(WORK INSTRUCTIONS):
a) Return the passage of the KVM and OpenVZ comparison between "Practical implications" and "a VPN (WireGuard)?", inclusive, copied word for word.
b) Translate this sentence from the KVM and OpenVZ comparison into Spanish: "This is the single most important difference: KVM gives you guaranteed resources."

═══ STUDY TEXT ═══

The overselling problem

OpenVZ allows hosts to oversell resources. A server with 64 GB RAM might host 100 containers each “allocated” 1 GB — total 100 GB “sold” on 64 GB of physical RAM. This works when most containers use less than their allocation, but when many containers are busy simultaneously, performance degrades.

KVM cannot be oversold the same way. The hypervisor enforces resource limits. If a VM is allocated 2 GB RAM, those 2 GB are reserved from the host’s physical memory.

This is the single most important difference: KVM gives you guaranteed resources. OpenVZ gives you allocated resources that may or may not be available when you need them.

Performance

On identical hardware with the same allocation:

MetricKVMOpenVZ
CPU overhead~2-5%<1%
Disk I/O (raw)Slightly lower (virtualised)Near-native
Memory accessSlightly higher latencyNative
Network throughput95-98% of bare metal98-99% of bare metal

OpenVZ is marginally faster in benchmarks because it has less overhead. But this advantage disappears when the host is oversold — your “1 GB RAM” OpenVZ container might effectively have 256 MB available while your KVM VM always has its full allocation.

Practical implications

Can I run Docker?

KVM: Yes. Docker works exactly as it does on bare metal. You can run any container, load any kernel module needed by Docker.

OpenVZ: Yes, with limitations. Docker inside OpenVZ requires the host to enable specific kernel features. Some Docker features (overlay2 storage driver) may not work. Always test before committing.

Can I run a VPN (WireGuard)?

═══ LISTED RECORDS ═══

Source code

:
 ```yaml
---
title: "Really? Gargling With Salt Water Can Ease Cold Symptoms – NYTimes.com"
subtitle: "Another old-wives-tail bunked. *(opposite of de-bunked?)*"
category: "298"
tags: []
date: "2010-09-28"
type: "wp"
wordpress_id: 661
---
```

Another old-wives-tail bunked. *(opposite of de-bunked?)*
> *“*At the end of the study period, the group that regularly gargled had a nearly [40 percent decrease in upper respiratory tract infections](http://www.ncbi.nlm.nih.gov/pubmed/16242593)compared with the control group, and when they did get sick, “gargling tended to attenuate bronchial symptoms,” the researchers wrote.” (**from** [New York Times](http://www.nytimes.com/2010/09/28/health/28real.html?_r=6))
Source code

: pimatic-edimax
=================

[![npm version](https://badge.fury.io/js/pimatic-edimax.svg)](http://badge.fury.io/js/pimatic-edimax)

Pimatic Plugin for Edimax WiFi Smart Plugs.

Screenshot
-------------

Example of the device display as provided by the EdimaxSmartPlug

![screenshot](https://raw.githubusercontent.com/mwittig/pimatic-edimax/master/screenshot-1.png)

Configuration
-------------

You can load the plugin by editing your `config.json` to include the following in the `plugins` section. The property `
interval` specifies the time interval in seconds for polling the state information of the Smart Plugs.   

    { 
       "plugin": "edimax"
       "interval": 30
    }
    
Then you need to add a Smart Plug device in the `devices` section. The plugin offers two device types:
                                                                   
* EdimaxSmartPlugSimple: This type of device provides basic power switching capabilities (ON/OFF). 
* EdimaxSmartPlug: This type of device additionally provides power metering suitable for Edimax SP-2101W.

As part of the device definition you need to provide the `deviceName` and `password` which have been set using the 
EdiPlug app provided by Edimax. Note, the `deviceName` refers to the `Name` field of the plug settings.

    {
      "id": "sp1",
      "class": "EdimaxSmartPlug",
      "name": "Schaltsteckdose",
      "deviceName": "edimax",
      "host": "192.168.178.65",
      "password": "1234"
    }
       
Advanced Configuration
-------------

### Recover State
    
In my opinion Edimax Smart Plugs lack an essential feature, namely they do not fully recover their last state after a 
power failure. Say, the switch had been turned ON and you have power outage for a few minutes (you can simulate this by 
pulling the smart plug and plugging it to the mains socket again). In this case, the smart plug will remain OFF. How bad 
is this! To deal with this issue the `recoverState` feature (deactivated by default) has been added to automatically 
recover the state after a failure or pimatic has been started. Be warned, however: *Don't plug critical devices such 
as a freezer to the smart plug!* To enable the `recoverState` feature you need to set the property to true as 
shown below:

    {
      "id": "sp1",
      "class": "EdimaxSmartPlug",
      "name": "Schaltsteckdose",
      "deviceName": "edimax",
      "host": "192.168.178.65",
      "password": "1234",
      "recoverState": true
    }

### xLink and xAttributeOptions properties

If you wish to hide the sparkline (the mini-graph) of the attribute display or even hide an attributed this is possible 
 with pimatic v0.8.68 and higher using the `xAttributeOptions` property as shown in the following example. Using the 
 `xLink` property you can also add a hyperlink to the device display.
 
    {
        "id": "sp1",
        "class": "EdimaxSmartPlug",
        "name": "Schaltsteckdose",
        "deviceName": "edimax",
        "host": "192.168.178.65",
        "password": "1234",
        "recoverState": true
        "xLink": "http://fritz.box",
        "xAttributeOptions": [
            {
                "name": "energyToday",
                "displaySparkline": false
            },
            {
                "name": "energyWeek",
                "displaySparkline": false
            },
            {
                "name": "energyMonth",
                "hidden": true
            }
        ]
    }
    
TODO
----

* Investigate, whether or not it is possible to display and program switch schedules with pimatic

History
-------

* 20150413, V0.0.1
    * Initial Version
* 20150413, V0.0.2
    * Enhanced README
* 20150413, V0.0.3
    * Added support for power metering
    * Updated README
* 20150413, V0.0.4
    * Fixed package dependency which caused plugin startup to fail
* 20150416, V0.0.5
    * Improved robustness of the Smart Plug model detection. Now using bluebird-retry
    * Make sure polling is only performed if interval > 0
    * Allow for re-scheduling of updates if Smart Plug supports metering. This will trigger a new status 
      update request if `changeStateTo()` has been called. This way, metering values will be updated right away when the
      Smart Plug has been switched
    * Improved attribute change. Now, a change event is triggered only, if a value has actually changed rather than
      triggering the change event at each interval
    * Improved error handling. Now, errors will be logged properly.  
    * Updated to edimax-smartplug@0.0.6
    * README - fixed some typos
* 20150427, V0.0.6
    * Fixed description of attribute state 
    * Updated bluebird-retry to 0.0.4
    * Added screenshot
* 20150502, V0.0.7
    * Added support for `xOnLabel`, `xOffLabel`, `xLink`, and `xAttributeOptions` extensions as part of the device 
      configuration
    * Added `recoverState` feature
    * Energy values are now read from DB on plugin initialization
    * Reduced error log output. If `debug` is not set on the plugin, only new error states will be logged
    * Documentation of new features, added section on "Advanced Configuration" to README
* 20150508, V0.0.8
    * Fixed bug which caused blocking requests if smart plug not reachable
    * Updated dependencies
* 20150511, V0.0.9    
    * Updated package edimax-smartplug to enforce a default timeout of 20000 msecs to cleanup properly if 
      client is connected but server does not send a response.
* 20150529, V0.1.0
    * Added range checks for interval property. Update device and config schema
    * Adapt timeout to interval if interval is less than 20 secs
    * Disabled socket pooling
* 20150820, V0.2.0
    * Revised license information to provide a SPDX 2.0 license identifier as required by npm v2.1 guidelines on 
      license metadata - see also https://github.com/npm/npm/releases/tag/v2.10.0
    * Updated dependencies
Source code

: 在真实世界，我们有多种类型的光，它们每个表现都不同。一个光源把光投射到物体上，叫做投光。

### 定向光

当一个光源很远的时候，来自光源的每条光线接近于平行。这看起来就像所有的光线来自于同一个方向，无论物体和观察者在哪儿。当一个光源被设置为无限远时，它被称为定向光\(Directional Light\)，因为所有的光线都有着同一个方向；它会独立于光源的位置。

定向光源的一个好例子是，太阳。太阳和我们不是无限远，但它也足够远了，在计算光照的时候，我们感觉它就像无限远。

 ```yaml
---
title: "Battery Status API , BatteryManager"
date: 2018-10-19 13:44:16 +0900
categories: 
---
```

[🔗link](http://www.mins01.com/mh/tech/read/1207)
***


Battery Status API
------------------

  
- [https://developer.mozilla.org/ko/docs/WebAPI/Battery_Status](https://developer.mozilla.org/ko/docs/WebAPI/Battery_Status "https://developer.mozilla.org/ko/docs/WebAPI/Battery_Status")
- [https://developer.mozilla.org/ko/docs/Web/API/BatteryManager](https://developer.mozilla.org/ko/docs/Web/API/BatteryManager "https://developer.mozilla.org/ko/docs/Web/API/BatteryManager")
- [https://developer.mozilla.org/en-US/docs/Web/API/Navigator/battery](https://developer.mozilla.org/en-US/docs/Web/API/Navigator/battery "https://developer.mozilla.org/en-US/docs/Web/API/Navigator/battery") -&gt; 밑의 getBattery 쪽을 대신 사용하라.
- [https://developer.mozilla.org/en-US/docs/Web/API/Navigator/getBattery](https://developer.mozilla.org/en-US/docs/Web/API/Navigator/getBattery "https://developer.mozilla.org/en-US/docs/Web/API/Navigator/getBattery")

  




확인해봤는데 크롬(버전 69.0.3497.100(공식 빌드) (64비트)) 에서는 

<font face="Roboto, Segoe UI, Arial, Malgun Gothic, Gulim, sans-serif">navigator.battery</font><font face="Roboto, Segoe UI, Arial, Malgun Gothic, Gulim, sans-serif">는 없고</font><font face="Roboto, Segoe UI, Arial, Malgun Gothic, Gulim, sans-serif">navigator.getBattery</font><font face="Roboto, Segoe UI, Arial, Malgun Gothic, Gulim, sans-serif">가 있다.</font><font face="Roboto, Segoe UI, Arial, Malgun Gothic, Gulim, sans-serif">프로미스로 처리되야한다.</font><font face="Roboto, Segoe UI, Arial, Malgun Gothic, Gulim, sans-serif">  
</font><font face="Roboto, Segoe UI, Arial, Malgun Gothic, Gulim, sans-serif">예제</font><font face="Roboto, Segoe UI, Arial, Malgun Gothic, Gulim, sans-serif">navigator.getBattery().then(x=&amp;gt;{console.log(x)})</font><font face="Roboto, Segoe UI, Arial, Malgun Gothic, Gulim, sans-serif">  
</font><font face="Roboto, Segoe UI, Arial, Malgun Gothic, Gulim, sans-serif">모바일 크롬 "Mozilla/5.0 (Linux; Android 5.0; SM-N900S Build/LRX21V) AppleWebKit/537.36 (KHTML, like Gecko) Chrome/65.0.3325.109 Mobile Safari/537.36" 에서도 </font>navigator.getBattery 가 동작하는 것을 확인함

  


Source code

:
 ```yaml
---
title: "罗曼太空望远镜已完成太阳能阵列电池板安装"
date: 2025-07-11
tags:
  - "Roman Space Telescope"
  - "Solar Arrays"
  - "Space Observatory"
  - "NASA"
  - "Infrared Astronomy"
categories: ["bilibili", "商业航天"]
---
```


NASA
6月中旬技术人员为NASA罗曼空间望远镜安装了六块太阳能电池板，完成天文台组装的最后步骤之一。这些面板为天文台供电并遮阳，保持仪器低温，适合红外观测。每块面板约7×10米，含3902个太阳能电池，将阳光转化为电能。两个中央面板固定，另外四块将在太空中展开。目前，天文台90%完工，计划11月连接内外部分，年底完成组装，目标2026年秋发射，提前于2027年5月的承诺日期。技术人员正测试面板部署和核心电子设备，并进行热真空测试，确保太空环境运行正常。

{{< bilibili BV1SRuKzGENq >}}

═══

(TASK RESULTS):
a)
Practical implications

Can I run Docker?

KVM: Yes. Docker works exactly as it does on bare metal. You can run any container, load any kernel module needed by Docker.

OpenVZ: Yes, with limitations. Docker inside OpenVZ requires the host to enable specific kernel features. Some Docker features (overlay2 storage driver) may not work. Always test before committing.

Can I run a VPN (WireGuard)?

b) Esta es la diferencia más importante: KVM te ofrece recursos garantizados.